When we ligate a new gene to the growing strand in this process, we provide the reaction with several genes, representing every path that the travelling salesman problem might take at that step. We bias the system to favour short paths by setting the concentration of the added genes based on the reciprocal of the corresponding path’s length, as adjusted by a calibration coefficient (C in the formula below). As a result, a gene that symbolizes a short path will be included in the reaction at higher concentration than a gene that symbolizes a long path, and the shorter path genes will occur more frequently among the product plasmids.

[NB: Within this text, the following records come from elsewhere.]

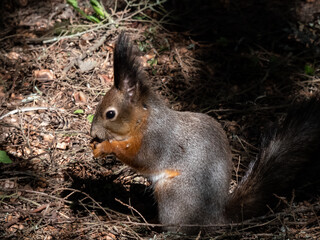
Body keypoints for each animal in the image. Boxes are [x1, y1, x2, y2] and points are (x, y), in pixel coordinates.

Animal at [89, 32, 320, 234]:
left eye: (110, 114)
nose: (93, 132)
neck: (144, 120)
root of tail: (214, 219)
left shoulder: (156, 140)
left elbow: (139, 158)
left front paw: (105, 147)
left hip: (173, 191)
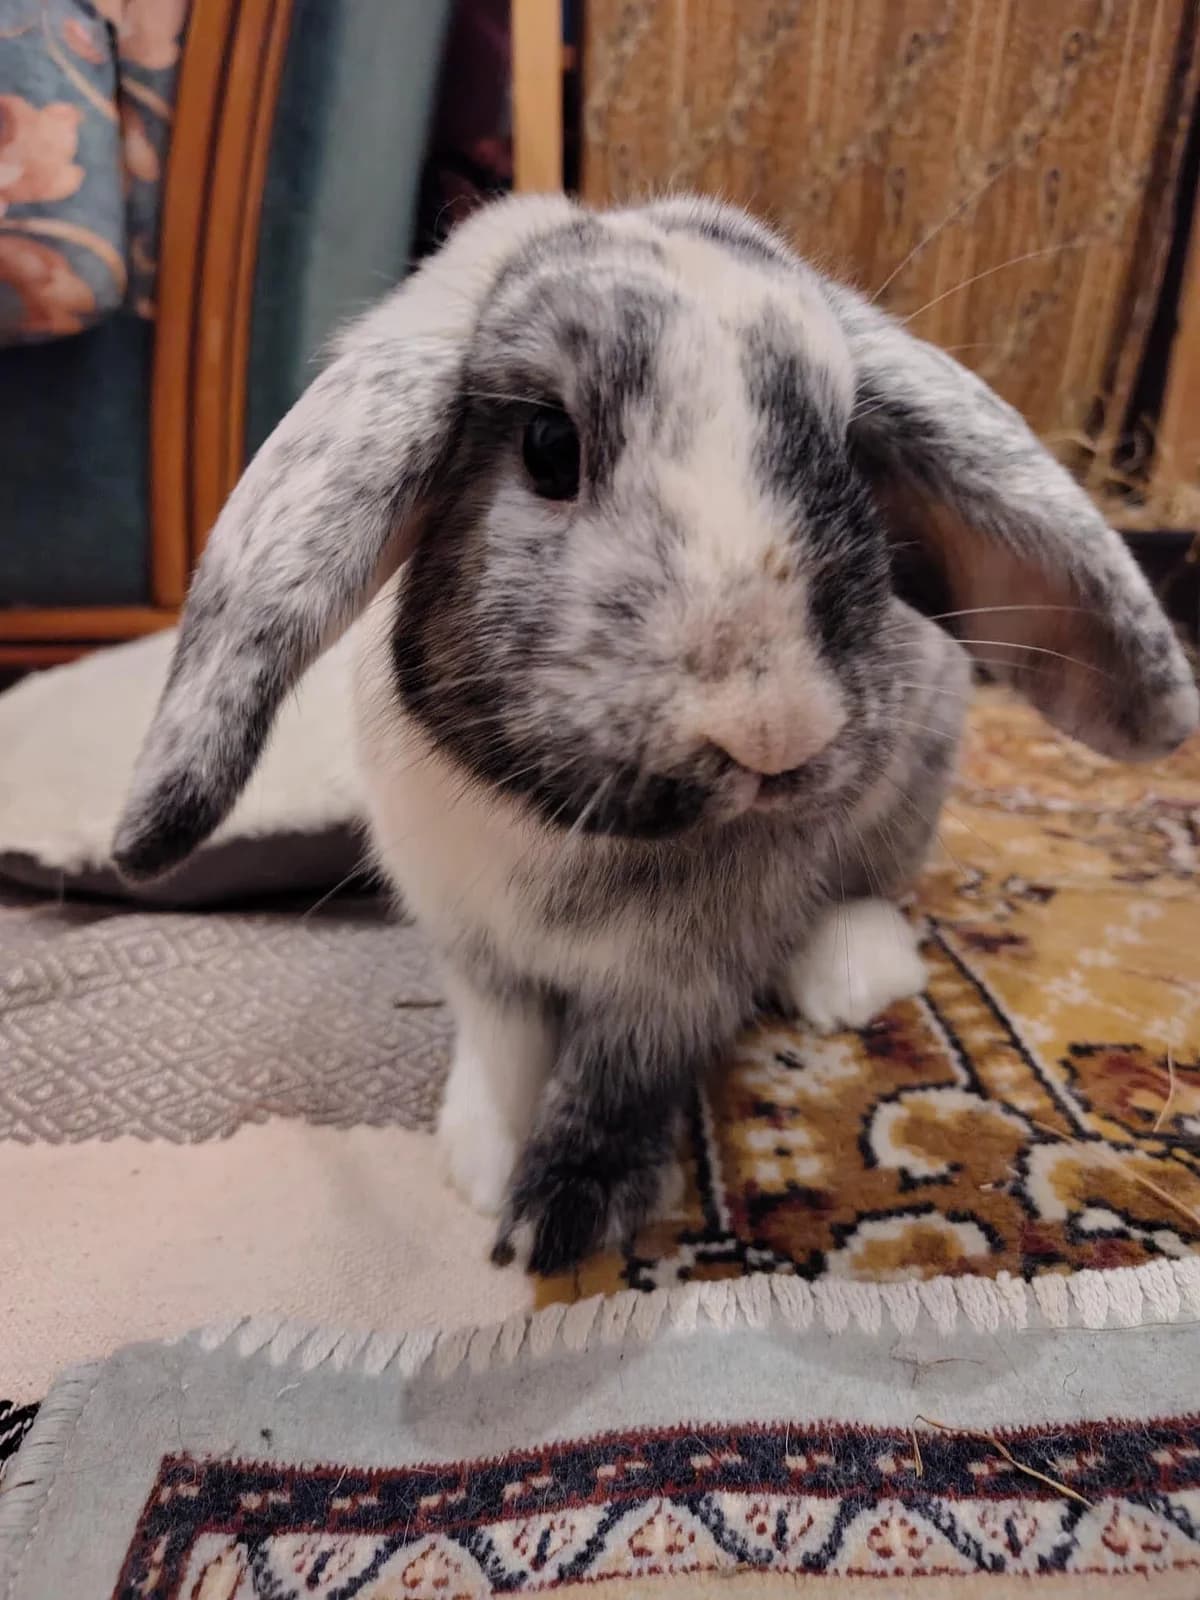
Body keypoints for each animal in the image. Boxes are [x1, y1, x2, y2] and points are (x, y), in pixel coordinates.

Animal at [112, 193, 1198, 1275]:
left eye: (845, 453)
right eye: (549, 444)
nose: (775, 727)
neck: (574, 830)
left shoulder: (685, 971)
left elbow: (623, 1073)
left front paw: (562, 1214)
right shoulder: (471, 942)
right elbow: (503, 1042)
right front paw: (482, 1164)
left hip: (913, 788)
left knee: (871, 892)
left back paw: (850, 978)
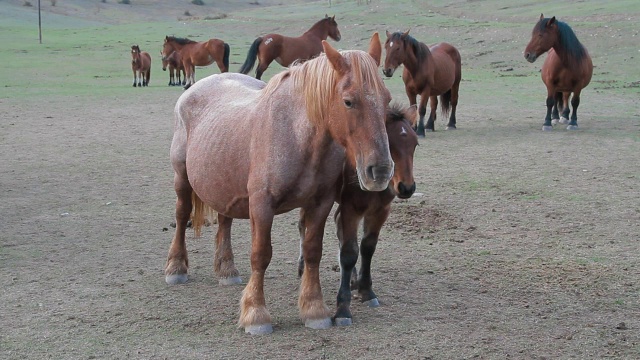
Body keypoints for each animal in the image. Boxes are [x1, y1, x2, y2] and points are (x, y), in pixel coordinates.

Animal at [164, 33, 396, 334]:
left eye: (386, 99)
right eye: (348, 101)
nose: (380, 171)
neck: (296, 137)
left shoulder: (320, 204)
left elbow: (312, 251)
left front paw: (314, 309)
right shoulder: (262, 205)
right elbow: (261, 255)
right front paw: (256, 313)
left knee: (225, 222)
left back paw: (227, 269)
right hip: (182, 178)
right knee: (182, 215)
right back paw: (176, 268)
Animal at [296, 102, 418, 326]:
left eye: (415, 144)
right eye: (390, 144)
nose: (406, 188)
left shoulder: (380, 211)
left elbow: (367, 247)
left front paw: (366, 290)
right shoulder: (350, 208)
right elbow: (349, 252)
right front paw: (343, 309)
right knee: (303, 224)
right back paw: (302, 265)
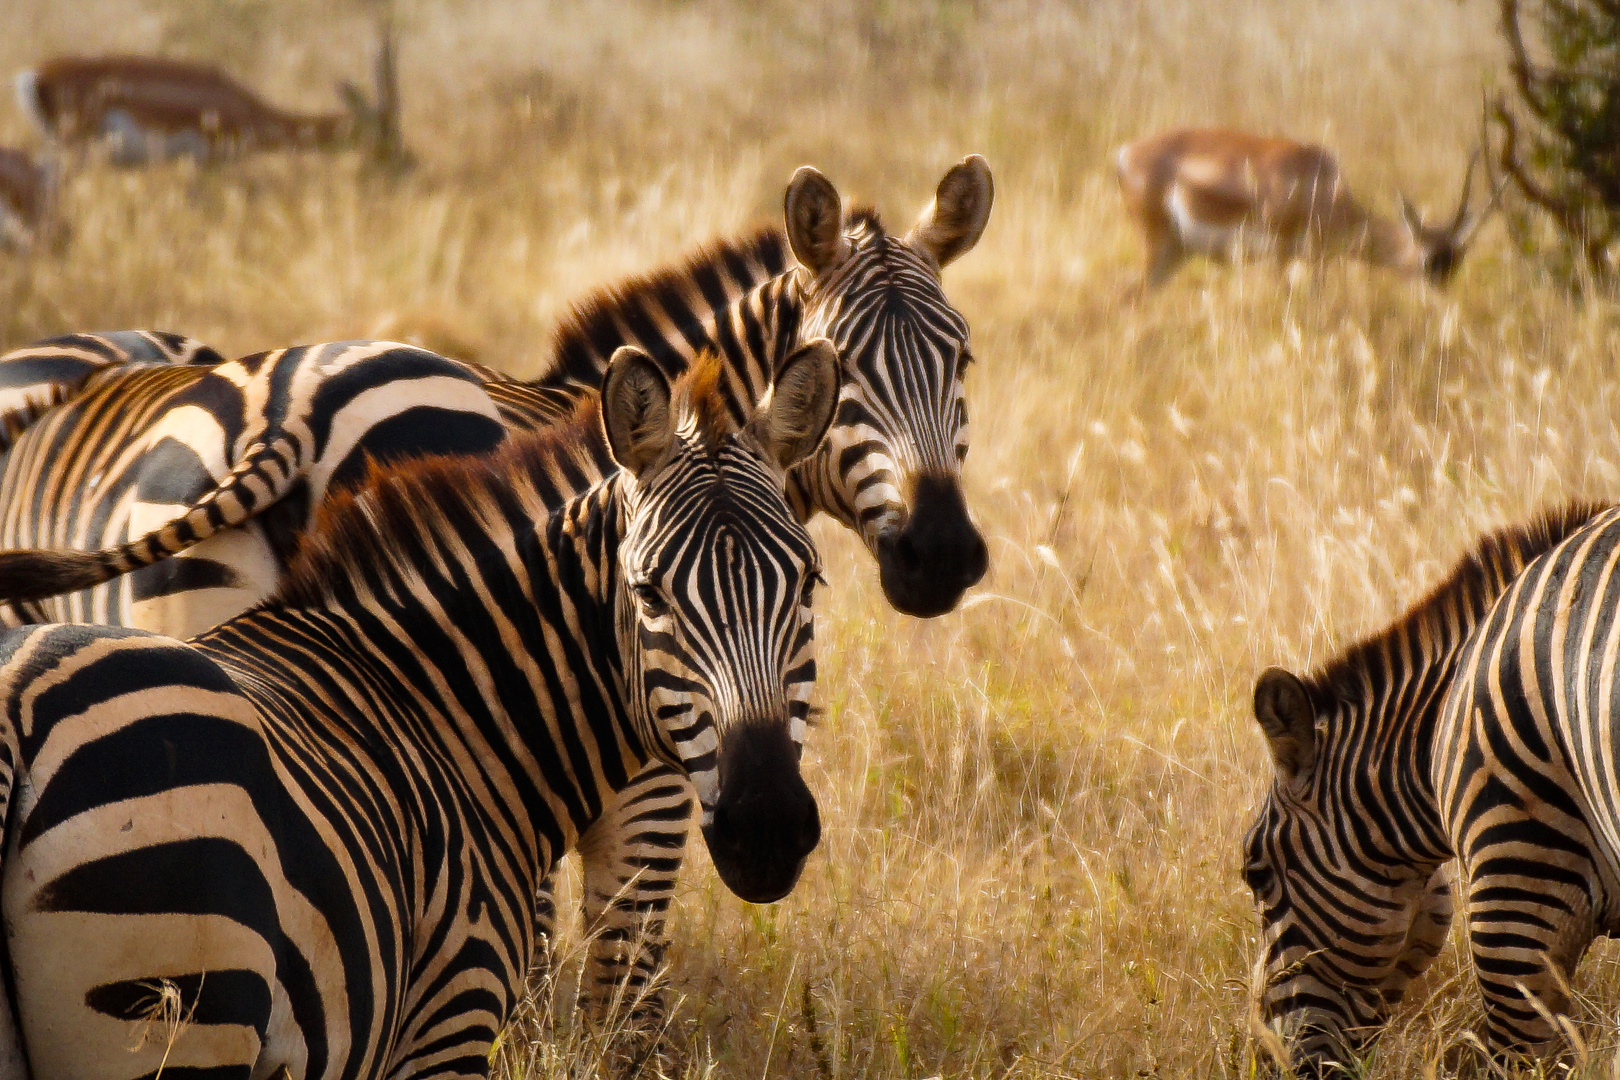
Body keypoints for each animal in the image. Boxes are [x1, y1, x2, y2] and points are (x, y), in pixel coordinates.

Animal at [1114, 129, 1503, 289]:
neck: (1318, 184)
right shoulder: (1280, 257)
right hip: (1158, 248)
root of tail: (1126, 152)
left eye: (1455, 262)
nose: (1439, 295)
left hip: (1175, 254)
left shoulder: (1316, 262)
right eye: (1428, 261)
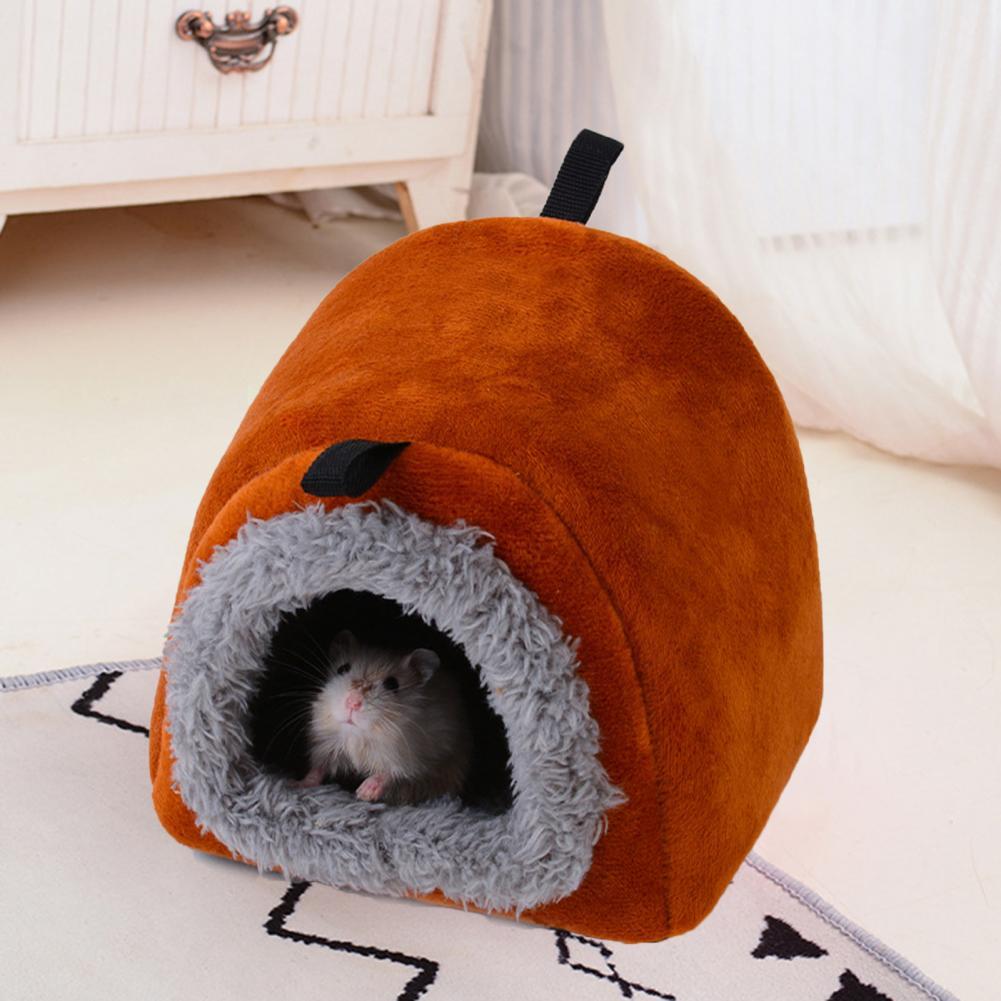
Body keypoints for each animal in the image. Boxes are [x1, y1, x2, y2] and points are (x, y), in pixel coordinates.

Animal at [299, 629, 473, 806]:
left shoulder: (409, 755)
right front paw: (297, 784)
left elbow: (391, 773)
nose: (353, 702)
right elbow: (318, 768)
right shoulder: (327, 745)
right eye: (342, 669)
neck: (359, 733)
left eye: (392, 684)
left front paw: (364, 793)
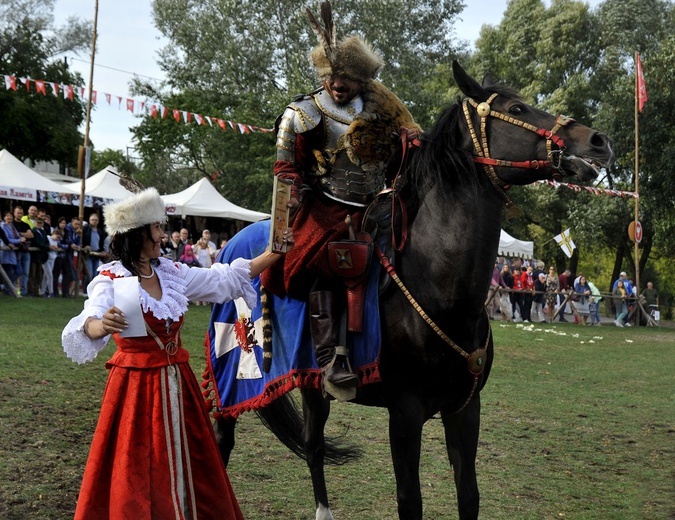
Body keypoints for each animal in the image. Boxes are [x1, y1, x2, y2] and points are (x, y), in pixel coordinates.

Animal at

For example, if the path corresponding to the ampicillin resistance gene in a particular TSP takes only one unit of distance, while the chloramphenicol resistance gene path in the same problem takes four units of distance, then we might use 0.4 picomoles of the AmpR gene, and 0.1 picomoles of the ChlorR gene when adding those two genes to the ligation. We would then expect the ratio of products to be roughly 4:1 AmpR to ChlorR, favouring the shortest path more in proportion to its distance.

Calibration for Error

Since the actual output for the Littlest MapMaker is determined by a number of biological factors, including transformation efficiency, antibiotic toxicity, strain from reporter gene production, and more, the number of colonies that result from a given assembly of DNA is not a direct result of the relative proportions of plasmids produced. To compensate for these factors, we calibrated our computer through trial runs, which provides us with a calibration coefficient. As an example, we found that even if equal concentrations of the aCP (blue chromoprotein) and GFP (green fluorescent protein) genes are used to assemble plasmids, roughly six colonies will grow expressing aCP for every one expressing GFP. As a result, we calibrate in favour of GFP, adjusting the target concentration of all instances of GFP upward by six times, which compensates for the bias. A trial with these same values resulted in a more even expression of the two genes from among the resulting colonies.

We expect that as the system is used to solve more complex problems, this simple method of calibration will be insufficient, requiring further testing to characterize the mathematical relationship between gene concentration in ligations and the frequency of that gene among the resulting colonies.